2. halte ich nicht viel von denen, hatte mal eine ocx propiert - desaster nichtmal das mitgelieferte demo hat funktioniert

generell bringen die tools wie "canopener" aber eh nicht soviel - es fehlen alle komentare und die label haben auch keine vernünftige bezeichnung! in solch einem source einen fehler zu finden ist schon extrem schwierig!

cu
bernd


----------



## Anonymous (23 August 2005)

*rothenbacher*

man braucht sich nur mal angucken wie der typ im forum auftritt. schmarotzersoftware ist das


----------



## volker (23 August 2005)

der einzige grund warum ich ab und zu den schutz benutze ist damit das servicepersonal nicht in standartbausteinen, die alle getestet sind und keiner änderung bedürfen, rumfummelt.

schutz entfernen ist eine sache von sekunden.
s7know  :wink:


----------



## Anonymous (23 August 2005)

so nun geht es, aber man soll es nicht, aber Hilfreich ist es doch gerade wenn man den Programmierer selbst nicht mehr erreichen kann.
Ggoogelt habe ich zwar, bekomme aber keine kostenlose Programme.
Kann vielleicht jemand freundlicherweise sagen wo man dann die Software her bekommt. Bzw herunterladbar ist.

besten Dank


----------



## volker (23 August 2005)

google klappt. aber nicht nur deutsche seiten suchen.
dann findest du ....plc.it


----------



## BPlagens (23 August 2005)

*dann mal eine einfach hilfe*

ok, dann werde ich mal sagen wie man das ganze ohne geld-ausgeben hinbekommt (etwas einfacher und komfortabler als mit hex-editoren).

1.einen sogenannten DBFViewer besorgen
(http://www.google.de/search?hl=de&q=dbfviewer&btnG=Suche&meta=)

2. dann die datei: "\projektpfad\ombstx\offline\0000000?\SUBBLK.DBF"
öffnen.

3. im feld "PASSWORD" den Wert von 3 auf 0 ändern

4. datei speichern

5. mit step7 projekt öffnen und der schutz ist weg

für 5 schritte zahle ich keine 50,-eur!! 
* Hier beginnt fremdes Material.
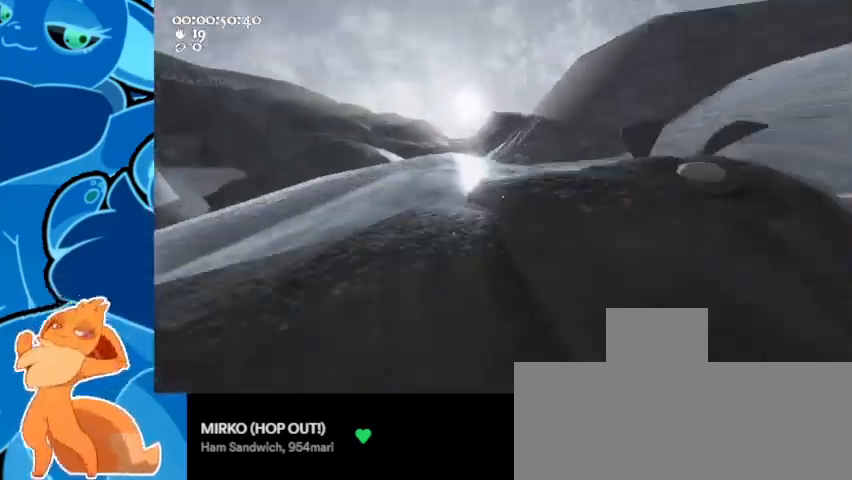
{"keys": ["a", "w"], "mouse": [], "events": [[67, "ctrl", "up"], [67, "w", "down"], [100, "space", "up"], [133, "mouse_left", "down"], [133, "mouse_right", "down"], [433, "mouse_left", "up"], [433, "mouse_right", "up"]]}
ich selber erstelle immer ein neues projekt und kopiere nur den entsprechenden baustein herein - nicht das doch was daneben geht!

viel spaß beim unlocken!

cu


----------



## RMA (24 August 2005)

Schön wär's...

aber bei mir funktioniert's nicht. Ich habe im Offline  Verzeichnis 10 Unterverzeichnisse ...1 bis ...a, und wenn ich darin SUBBLK.DBF öffne sind sie alle leer.
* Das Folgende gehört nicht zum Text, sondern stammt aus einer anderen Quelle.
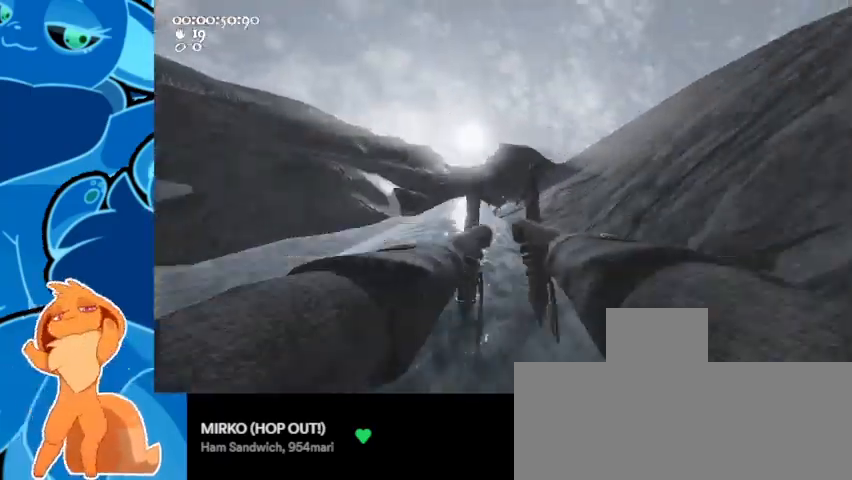
{"keys": ["a", "ctrl", "space", "w"], "mouse": ["left", "right"], "events": [[100, "mouse_left", "down"], [100, "mouse_right", "down"], [500, "ctrl", "down"], [500, "space", "down"]]}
Kann es mit meinem DBF Viewer zu tun haben, oder muss man sonst noch was vorweg machen?


----------



## Zottel (24 August 2005)

RMA schrieb:
			
		

> Schön wär's...
> 
> aber bei mir funktioniert's nicht. Ich habe im Offline  Verzeichnis 10 Unterverzeichnisse ...1 bis ...a, und wenn ich darin SUBBLK.DBF öffne sind sie alle leer.
> 
> Kann es mit meinem DBF Viewer zu tun haben, oder muss man sonst noch was vorweg machen?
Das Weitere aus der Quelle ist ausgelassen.